- **What is being asked**:
State the number of lines in the records that contain "laundry", with no other words.

[Spatial object tracking data]
[Start of section]
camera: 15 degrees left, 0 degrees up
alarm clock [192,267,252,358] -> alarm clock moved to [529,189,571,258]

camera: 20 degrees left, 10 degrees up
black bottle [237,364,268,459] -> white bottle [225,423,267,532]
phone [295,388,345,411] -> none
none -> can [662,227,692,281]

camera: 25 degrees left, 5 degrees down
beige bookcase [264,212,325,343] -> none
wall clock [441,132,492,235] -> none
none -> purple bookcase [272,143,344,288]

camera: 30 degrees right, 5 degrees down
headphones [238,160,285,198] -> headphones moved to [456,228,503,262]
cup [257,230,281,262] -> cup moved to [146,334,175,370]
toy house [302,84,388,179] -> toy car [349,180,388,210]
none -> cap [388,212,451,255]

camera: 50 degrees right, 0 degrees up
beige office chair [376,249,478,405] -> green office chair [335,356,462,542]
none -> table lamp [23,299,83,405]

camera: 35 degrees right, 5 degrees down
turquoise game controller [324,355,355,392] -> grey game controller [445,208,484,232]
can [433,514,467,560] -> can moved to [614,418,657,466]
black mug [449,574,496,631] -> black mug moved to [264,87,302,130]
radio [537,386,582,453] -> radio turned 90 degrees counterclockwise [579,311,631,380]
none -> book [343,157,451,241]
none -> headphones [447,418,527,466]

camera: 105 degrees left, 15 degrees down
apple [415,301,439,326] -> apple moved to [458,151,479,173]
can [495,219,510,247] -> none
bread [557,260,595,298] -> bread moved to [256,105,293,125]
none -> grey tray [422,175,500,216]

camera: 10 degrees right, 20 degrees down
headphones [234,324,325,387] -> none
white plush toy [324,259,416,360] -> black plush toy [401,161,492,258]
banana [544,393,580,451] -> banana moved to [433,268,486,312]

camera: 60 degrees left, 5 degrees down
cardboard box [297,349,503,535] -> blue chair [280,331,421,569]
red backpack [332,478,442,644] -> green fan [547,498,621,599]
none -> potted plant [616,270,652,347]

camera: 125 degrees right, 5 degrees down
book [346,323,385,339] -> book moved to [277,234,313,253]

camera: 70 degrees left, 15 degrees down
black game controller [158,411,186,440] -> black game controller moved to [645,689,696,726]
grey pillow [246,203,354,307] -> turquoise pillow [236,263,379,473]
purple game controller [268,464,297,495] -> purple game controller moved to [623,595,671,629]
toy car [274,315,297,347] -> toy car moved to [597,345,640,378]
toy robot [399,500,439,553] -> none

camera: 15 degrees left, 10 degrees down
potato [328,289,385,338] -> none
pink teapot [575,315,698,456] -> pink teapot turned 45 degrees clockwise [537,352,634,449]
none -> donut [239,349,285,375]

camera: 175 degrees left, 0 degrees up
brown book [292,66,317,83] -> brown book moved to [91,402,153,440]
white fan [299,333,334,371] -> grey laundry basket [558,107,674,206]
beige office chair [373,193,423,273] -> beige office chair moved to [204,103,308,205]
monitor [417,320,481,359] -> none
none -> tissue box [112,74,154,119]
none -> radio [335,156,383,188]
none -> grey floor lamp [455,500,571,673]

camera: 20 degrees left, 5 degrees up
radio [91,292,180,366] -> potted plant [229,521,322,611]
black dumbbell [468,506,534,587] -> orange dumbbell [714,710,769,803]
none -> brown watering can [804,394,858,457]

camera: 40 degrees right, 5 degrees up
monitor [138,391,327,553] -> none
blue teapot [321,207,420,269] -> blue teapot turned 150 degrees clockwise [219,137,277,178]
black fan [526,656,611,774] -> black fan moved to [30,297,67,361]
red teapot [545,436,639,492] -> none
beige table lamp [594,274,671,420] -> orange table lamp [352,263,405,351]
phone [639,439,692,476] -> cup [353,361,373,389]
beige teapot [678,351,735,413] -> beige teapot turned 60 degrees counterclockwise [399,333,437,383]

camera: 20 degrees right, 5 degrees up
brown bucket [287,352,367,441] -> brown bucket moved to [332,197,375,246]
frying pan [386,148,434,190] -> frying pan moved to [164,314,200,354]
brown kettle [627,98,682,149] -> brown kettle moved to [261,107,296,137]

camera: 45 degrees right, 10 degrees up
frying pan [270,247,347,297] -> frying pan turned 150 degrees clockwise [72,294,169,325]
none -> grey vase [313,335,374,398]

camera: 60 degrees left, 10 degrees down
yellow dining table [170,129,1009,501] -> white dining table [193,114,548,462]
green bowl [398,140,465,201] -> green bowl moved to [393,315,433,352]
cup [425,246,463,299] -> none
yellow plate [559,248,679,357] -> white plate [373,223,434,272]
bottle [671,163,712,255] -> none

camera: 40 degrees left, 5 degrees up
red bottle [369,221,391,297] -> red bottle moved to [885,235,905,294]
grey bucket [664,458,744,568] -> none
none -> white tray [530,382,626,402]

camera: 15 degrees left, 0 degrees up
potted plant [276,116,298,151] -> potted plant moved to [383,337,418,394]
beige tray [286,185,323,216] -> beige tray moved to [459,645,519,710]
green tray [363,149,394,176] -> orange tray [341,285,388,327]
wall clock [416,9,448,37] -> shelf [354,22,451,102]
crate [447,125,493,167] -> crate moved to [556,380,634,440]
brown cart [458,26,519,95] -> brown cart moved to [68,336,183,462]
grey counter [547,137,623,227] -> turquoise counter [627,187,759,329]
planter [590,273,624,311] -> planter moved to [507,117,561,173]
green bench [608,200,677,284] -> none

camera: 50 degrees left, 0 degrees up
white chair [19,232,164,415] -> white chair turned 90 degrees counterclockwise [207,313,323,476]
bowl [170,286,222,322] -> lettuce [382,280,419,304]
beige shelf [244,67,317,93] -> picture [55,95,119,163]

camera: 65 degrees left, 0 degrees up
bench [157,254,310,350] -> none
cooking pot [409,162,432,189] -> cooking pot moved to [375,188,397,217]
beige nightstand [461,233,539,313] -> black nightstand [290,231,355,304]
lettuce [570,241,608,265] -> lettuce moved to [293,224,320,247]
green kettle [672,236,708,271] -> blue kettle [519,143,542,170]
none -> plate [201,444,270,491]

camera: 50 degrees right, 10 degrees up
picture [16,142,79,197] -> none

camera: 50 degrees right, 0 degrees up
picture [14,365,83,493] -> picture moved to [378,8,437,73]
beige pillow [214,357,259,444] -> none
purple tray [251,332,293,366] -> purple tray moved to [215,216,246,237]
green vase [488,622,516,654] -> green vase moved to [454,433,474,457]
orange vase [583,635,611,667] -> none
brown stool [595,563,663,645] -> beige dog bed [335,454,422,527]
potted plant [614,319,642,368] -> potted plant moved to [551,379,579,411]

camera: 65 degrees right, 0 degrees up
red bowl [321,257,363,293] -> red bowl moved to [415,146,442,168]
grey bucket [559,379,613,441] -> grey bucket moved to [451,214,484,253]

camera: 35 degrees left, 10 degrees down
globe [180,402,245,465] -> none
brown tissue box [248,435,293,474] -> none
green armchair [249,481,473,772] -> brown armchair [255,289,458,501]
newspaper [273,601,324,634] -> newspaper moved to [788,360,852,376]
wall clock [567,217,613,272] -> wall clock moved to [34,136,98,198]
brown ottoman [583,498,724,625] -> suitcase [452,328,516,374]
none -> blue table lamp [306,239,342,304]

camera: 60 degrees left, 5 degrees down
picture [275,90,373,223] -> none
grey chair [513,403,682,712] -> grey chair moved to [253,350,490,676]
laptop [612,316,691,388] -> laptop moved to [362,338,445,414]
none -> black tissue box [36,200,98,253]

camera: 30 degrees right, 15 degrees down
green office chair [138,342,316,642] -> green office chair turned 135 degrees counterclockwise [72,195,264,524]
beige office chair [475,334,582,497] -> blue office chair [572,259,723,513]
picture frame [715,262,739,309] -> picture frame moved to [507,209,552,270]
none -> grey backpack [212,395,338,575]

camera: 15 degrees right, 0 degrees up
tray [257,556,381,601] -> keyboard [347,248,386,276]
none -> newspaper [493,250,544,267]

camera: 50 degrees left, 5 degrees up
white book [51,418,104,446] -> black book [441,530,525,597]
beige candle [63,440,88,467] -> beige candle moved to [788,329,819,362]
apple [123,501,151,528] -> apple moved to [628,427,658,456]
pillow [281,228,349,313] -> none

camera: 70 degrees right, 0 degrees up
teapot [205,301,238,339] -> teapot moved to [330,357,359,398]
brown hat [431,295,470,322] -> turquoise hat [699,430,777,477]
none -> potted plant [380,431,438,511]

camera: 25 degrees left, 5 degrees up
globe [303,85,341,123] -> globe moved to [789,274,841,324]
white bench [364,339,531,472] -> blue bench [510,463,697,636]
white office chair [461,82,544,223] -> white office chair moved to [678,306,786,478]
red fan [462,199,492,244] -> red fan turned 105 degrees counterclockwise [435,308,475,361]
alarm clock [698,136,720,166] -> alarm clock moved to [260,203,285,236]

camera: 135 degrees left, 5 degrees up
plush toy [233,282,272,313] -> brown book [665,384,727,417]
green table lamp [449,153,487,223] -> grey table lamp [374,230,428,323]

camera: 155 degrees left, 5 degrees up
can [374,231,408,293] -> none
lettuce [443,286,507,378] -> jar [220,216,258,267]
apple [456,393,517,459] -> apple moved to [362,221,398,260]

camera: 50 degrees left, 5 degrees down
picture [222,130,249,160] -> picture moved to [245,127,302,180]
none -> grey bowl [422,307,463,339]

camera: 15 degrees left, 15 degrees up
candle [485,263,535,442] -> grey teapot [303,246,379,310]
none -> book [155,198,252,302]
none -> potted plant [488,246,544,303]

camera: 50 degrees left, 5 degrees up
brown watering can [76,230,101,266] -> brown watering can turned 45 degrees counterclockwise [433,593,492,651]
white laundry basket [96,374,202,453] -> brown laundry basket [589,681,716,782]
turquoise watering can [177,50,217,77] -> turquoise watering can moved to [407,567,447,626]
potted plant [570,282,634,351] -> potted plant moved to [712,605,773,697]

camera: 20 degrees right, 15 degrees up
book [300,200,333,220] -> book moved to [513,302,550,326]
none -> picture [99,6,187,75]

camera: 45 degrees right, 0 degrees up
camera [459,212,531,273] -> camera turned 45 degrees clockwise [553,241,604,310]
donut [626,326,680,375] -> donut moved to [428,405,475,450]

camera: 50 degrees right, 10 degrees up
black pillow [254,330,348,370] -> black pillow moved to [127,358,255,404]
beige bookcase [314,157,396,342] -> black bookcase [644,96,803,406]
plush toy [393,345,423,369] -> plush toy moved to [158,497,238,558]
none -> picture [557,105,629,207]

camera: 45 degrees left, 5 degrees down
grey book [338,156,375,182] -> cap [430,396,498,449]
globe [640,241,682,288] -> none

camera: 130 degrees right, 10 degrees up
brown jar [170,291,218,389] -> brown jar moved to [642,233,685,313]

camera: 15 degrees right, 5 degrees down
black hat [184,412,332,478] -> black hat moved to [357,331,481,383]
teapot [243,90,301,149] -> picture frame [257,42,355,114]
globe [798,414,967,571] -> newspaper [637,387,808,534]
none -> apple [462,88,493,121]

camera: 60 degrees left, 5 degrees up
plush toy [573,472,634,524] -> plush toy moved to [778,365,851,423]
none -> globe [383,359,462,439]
[End of section]
- **Written answer**:
2